Quite frankly, I have issues with these claims, and the paper does not really go deep enough into these topics to convince. For example, one argument is that leader election is complicated and takes time. Surely, not having a leader is good to avoid the leader election and performance penalty associated with it. But this does not come for free in Rabia. The entire protocol has more messages and rounds in the common case than Multi-Paxos or Raft, so it kind of shifts the complexity and cost of having a leader election once in a blue moon to having more code and more communication in the common case. I am not sure it is a good tradeoff. The performance claim of slow leader elections in Paxos/Raft is also shaky — failures in Rabia can derail the protocol of the fast path. I am not sure whether the impact of operating under failures is comparable with leader-election overheads upon leader failures, and I hope Rabia may have a point here, but the paper provides no evaluation for any kind of failure cases. 

And speaking of evaluations, this was the biggest disappointment for me. The authors claim Rabia compares in performance to Multi-Paxos and EPaxos in 3 and 5 nodes clusters, with 3-nodes in the same availability zones allowing Rabia to outperform EPaxos. In fact, the figure below shows that Rabia beats Multi-Paxos all the time. 

But there are a ton of assumptions and tweaking going on to get these results. For example, Rabia needs to have enough time to replicate client requests before starting the propose phase to have a good chance for completing on the fast path.
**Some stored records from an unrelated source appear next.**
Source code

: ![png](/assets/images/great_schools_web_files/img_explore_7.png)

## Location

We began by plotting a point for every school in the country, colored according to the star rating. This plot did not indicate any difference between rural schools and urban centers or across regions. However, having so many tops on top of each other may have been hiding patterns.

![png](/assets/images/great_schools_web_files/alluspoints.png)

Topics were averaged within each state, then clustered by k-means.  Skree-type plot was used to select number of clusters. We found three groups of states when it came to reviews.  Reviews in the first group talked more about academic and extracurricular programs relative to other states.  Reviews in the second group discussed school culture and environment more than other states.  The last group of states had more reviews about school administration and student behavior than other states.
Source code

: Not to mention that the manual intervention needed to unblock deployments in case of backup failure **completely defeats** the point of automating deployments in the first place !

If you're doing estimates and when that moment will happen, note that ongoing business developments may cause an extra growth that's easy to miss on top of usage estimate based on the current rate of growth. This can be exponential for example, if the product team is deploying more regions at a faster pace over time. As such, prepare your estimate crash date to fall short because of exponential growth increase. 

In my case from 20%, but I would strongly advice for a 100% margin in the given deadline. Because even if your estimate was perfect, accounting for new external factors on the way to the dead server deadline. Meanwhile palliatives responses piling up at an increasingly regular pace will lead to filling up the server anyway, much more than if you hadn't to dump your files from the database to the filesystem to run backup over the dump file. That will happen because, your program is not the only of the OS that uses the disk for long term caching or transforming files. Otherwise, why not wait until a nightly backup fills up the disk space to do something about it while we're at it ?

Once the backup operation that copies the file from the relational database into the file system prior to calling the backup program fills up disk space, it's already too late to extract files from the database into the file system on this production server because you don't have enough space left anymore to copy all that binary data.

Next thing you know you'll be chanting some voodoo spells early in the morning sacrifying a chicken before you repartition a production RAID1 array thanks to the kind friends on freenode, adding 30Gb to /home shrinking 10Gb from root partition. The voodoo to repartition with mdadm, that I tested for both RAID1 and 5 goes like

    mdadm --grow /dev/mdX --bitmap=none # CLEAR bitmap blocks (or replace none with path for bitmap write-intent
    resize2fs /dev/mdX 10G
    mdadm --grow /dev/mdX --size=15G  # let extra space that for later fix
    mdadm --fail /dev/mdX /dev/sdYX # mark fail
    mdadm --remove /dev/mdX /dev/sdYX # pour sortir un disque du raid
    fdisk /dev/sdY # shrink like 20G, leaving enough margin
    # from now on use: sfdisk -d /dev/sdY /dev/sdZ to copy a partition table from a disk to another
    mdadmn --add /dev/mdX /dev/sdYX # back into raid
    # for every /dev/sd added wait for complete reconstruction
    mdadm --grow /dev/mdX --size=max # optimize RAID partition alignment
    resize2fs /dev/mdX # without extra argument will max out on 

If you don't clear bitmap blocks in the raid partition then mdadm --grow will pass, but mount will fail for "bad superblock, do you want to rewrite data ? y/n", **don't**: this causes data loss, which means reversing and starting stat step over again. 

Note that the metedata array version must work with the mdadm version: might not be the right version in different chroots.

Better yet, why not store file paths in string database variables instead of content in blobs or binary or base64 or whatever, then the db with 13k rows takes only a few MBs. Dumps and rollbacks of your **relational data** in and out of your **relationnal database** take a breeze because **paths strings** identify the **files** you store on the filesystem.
So the testing is done with two types of batching to give the delay needed. The figure mentions the client batching. However, there is also a much more extensive server-side batching which is mentioned only in the text. Of course, there is nothing wrong with batching, and it is widely used in systems. For all the fairness, the paper provides a table with no batching results, where Multi-Paxos outperforms Rabia fivefold.

The biggest issue is the lack of testing under less-favorable conditions. No evaluation/testing under failures. No testing when the network is degraded and does not operate on the timing conditions expected by the protocol. These issues impact real performance and may create reliability issues. For example, a network degradation may cause Rabia to not use a fast path and consume more resources, reducing its maximum processing capacity. Such a scenario can act as a powerful trigger for a metastable failure

As usual, we had a nice presentation of the paper in the reading group. Karolis Petrauskas described the paper in great detail:

Discussion.

1) Evaluation. I have already talked about evaluation concerns, and this was one of the discussion topics I brought up during the meeting. 

2) Use of Ben-Or. Ben-Or is an elegant protocol to reach binary consensus, which is not usually useful for solving state machine replication. Traditionally, Multi-Paxos or Raft agree on a value/command and its sequence number, so they need a bit more than just a yes/no agreement. However, Rabia transforms the problem into a series of such yes/no agreements by removing replication and ordering from consensus and doing it apriori. With deterministic timestamp ordering of requests, Rabia just needs to wait for the operation to exist on all/most nodes and agree to commit it at the next sequence number. So the consensus is no longer reached on a value and order, but on whether to commit some command and some sequence number.

3) Practicality. The evaluation suggests that the approach can outperform Multi-Paxos and EPaxos, but whether it is practical remains to be seen. For one, it is important to see how the solution behaves under less ideal conditions. Second, it is also important to see how efficient it is in terms of resource consumption. EPaxos is not efficient despite being fast. The additional message exchanges over Multi-Paxos, Raft, and even EPaxos may cost Rabia on the efficiency side. 

4) Algorithms. The paper provides some nice algorithms the illustrate how the protocol works. However, some of the conditions are not necessarily confusing. In the same algorithm, the authors use f+1, n-f, and floor(n/2)+1 to designate the majority in an n=2f+1 cluster. Please proofread your algorithms — a bit of consistency can improve readability a lot!